I wonder how many people believe everything really smart scientists say, just because they’re the “wise men” of our generation. As if we could climb to the pinnacle where they reside and ask ‘What is the meaning of life?’ and they could tell us. Stephen Hawking may have been brilliant in his comprehension of the physical, but “There is no God” is a metaphysical claim, and his superior scientific intellect did not give him meta-scientific supremacy.

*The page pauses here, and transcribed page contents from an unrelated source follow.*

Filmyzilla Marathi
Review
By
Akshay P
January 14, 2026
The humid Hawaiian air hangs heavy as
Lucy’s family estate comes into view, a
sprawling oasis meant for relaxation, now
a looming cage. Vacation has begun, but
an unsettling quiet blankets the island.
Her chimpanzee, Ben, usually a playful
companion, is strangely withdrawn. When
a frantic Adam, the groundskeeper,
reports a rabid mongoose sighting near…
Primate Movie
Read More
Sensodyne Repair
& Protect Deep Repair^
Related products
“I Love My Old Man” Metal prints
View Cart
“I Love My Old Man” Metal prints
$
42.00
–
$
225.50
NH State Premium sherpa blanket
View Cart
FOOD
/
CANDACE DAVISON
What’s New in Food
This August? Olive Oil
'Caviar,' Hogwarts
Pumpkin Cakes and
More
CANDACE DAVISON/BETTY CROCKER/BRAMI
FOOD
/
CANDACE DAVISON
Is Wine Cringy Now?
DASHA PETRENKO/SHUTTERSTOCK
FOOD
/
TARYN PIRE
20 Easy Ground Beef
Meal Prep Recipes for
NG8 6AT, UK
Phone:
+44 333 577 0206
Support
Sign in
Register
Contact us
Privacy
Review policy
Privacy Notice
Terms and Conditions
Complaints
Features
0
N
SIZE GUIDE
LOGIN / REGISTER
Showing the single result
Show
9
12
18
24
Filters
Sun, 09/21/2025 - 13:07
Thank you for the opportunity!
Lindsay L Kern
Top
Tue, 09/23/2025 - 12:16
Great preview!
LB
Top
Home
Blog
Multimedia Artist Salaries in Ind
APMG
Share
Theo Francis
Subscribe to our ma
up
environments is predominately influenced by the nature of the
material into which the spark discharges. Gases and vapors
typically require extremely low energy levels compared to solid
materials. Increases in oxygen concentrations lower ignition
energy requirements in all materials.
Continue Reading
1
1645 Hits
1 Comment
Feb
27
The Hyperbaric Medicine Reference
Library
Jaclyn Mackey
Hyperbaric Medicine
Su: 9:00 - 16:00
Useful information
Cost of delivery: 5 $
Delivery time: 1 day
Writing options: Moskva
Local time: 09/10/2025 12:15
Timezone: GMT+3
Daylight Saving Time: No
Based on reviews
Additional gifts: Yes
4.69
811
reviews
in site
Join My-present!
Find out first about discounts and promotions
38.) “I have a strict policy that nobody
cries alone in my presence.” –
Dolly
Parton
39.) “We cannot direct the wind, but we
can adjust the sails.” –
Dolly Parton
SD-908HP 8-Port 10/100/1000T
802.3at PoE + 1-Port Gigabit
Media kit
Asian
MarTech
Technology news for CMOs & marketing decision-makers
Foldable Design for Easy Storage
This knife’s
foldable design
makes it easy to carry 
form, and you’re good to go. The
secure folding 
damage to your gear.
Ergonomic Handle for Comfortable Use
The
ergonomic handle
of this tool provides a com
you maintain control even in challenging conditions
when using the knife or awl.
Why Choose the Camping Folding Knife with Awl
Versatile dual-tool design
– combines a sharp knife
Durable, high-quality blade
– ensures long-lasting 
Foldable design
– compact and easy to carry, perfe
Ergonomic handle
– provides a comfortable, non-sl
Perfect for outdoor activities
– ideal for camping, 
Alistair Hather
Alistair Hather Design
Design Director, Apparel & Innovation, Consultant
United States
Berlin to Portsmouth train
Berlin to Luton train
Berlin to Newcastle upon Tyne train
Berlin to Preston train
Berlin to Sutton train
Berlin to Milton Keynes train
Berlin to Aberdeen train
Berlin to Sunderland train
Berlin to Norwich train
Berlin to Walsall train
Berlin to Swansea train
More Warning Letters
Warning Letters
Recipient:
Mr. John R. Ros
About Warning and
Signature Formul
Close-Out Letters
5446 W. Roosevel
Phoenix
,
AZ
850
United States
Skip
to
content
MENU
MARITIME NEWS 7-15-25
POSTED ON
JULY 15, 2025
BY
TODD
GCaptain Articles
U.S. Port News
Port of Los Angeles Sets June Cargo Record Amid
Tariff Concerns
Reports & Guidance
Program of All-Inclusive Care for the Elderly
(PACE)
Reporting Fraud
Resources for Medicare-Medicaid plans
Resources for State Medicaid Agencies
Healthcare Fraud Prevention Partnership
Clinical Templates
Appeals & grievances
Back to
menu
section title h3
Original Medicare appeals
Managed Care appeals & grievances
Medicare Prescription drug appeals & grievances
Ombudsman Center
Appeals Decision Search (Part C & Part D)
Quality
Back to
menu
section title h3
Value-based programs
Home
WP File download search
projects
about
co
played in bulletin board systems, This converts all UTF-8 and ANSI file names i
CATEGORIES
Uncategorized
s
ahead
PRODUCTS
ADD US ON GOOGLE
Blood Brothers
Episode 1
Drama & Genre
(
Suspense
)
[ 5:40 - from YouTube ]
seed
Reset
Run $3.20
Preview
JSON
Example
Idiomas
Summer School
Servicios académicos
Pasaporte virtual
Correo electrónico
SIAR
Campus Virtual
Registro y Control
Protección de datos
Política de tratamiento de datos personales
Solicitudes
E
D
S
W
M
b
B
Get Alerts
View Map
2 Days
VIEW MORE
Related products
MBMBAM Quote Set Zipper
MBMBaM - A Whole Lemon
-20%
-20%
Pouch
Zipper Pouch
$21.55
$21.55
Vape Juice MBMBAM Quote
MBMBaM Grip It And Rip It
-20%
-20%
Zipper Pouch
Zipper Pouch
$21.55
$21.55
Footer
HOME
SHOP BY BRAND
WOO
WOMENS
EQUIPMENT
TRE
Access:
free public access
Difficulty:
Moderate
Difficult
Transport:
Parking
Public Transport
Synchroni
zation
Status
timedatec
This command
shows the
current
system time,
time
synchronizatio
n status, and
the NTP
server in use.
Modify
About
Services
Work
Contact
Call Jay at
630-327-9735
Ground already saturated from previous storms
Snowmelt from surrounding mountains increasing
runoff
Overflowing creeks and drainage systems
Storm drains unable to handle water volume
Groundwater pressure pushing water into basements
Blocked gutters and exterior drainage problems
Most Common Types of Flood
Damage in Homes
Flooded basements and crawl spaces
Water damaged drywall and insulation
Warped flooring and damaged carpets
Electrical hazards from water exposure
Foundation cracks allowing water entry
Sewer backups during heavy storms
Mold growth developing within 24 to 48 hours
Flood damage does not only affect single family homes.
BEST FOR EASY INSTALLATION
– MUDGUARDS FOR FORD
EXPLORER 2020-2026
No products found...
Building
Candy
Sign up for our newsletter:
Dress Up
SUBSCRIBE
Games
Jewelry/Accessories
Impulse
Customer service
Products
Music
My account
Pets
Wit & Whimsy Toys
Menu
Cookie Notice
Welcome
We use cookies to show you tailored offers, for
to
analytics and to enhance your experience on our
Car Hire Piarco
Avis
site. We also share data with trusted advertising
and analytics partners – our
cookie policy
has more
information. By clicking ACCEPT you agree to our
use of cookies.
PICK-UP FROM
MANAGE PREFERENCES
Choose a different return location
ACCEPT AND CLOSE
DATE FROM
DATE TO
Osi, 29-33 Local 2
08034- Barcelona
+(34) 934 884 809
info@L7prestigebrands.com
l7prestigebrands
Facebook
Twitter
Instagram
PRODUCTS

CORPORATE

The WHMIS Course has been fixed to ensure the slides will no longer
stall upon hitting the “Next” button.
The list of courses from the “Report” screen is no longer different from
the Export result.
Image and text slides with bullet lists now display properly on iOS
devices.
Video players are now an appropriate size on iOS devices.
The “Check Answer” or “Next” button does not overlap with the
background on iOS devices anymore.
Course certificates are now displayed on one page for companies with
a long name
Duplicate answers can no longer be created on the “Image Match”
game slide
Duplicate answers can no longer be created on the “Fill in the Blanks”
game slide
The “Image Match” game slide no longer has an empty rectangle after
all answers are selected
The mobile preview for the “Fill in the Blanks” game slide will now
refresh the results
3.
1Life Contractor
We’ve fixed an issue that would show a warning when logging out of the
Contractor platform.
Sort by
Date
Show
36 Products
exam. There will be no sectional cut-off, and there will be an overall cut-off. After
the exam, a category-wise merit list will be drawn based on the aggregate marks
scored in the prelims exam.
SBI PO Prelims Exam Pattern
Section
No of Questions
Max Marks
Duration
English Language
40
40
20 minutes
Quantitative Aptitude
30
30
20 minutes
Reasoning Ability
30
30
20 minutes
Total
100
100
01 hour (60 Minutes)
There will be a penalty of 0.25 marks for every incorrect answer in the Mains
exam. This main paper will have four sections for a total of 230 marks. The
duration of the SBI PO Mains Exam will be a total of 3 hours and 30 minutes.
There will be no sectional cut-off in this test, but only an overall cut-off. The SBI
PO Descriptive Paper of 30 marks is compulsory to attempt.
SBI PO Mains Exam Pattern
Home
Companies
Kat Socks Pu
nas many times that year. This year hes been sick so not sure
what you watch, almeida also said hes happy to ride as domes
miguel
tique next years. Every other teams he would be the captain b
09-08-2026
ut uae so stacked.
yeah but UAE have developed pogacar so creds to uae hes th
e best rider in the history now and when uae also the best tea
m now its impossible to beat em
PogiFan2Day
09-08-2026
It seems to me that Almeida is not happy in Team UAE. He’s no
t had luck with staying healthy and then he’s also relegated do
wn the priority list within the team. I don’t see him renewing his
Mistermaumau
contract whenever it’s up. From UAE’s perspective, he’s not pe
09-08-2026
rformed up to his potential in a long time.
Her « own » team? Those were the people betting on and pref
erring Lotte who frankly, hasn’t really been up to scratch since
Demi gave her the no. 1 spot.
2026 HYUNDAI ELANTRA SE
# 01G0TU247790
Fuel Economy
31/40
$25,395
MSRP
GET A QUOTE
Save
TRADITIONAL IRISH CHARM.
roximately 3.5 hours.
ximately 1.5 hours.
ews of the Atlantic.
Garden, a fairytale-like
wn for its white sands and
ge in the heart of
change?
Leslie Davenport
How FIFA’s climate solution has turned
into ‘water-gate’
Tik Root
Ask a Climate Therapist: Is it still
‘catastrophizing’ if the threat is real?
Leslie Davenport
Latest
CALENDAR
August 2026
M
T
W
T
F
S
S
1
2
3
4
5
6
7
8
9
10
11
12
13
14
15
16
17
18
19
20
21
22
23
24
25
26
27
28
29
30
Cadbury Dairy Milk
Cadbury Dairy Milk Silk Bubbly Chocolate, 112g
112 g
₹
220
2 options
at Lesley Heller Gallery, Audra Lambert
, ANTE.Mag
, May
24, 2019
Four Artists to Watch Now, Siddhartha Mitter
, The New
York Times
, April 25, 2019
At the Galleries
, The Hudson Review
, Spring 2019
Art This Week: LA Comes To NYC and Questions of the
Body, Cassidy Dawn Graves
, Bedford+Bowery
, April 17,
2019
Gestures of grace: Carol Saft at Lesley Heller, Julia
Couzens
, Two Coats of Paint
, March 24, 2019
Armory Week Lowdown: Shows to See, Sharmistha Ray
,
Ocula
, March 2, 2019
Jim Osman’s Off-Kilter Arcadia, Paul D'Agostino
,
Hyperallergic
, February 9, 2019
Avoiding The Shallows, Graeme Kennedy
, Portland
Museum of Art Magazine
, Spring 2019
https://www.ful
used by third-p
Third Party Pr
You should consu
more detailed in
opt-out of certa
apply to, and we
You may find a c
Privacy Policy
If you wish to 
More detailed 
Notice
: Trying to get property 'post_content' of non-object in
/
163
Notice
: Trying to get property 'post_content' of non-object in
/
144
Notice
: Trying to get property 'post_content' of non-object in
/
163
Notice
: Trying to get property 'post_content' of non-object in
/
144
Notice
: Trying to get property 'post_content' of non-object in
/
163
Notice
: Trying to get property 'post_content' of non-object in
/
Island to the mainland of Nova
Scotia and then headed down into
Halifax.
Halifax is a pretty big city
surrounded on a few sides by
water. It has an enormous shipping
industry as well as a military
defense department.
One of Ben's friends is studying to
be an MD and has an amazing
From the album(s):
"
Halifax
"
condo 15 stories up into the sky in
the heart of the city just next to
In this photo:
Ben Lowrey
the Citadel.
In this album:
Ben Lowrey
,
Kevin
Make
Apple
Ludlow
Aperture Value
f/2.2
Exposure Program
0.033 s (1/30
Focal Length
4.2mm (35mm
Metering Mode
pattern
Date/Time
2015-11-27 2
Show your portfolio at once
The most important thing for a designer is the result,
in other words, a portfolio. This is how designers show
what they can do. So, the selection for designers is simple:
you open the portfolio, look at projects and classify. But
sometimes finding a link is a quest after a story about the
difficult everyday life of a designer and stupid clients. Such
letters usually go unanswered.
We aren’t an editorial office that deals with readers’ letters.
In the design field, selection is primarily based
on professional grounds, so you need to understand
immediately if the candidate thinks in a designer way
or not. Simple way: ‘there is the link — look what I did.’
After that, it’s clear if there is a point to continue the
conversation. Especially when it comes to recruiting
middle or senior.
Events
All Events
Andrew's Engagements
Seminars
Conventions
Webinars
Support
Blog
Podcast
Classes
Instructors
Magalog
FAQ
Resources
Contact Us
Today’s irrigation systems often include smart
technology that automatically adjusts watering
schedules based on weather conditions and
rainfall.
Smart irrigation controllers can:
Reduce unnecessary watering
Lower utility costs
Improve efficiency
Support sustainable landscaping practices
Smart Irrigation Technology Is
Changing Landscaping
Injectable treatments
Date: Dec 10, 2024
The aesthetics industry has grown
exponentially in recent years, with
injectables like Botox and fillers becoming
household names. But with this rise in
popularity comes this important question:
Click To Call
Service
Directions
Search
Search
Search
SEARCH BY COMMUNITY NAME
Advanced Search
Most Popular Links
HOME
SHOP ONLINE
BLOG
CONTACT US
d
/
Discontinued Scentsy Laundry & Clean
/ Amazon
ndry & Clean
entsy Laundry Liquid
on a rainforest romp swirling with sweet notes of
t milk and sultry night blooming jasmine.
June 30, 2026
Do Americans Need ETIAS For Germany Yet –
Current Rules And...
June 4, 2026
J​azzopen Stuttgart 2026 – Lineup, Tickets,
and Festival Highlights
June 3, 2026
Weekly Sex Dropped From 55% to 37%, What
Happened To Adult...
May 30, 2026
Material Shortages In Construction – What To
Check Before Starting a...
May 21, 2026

The saying is apt that you can be too smart for your own good. For many, superior intelligence naturally begets an attitude of self-importance, crowding out and ultimately displacing the importance of a supremely superior intelligence. I’m convinced that pride, not smarts, is primarily why the majority of scientists don’t acknowledge God. Atheists smugly cite the statistics as evidence that the smart money is on atheism because most of the smartest men and women don’t believe God exists. But I think that conclusion presumes an objectivity on the part of scientists akin to computer technology, as if the output (their atheistic worldview) is solely the product of objective input (their knowledge of the material world), when in fact scientists are human beings with subjective desires, goals, fears, and feelings which can seriously reconfigure the task of determining truth.

But they’re able to grasp particle physics, or molecular biology, or quantum mechanics, so they must be wise about everything, the average person is led to believe. Yet the common person with common sense unblinded by pride is often smarter about things that really matter. Like the child in The Emperor’s New Clothes, we can see what the “enlightened” ones have been fooled into denying. Unhindered by the allure of being the wise sage with all the answers, we can see clearly the obvious illogic of concepts like, “The universe created itself.”

“God” is the briefest answer to the biggest questions, but it seems that a certain measure of humility is necessary to recognize it. When you do, however, you gain access to the true source of all wisdom and knowledge, who by comparison “has made foolish the wisdom of the world.”  Including that of Stephen Hawking.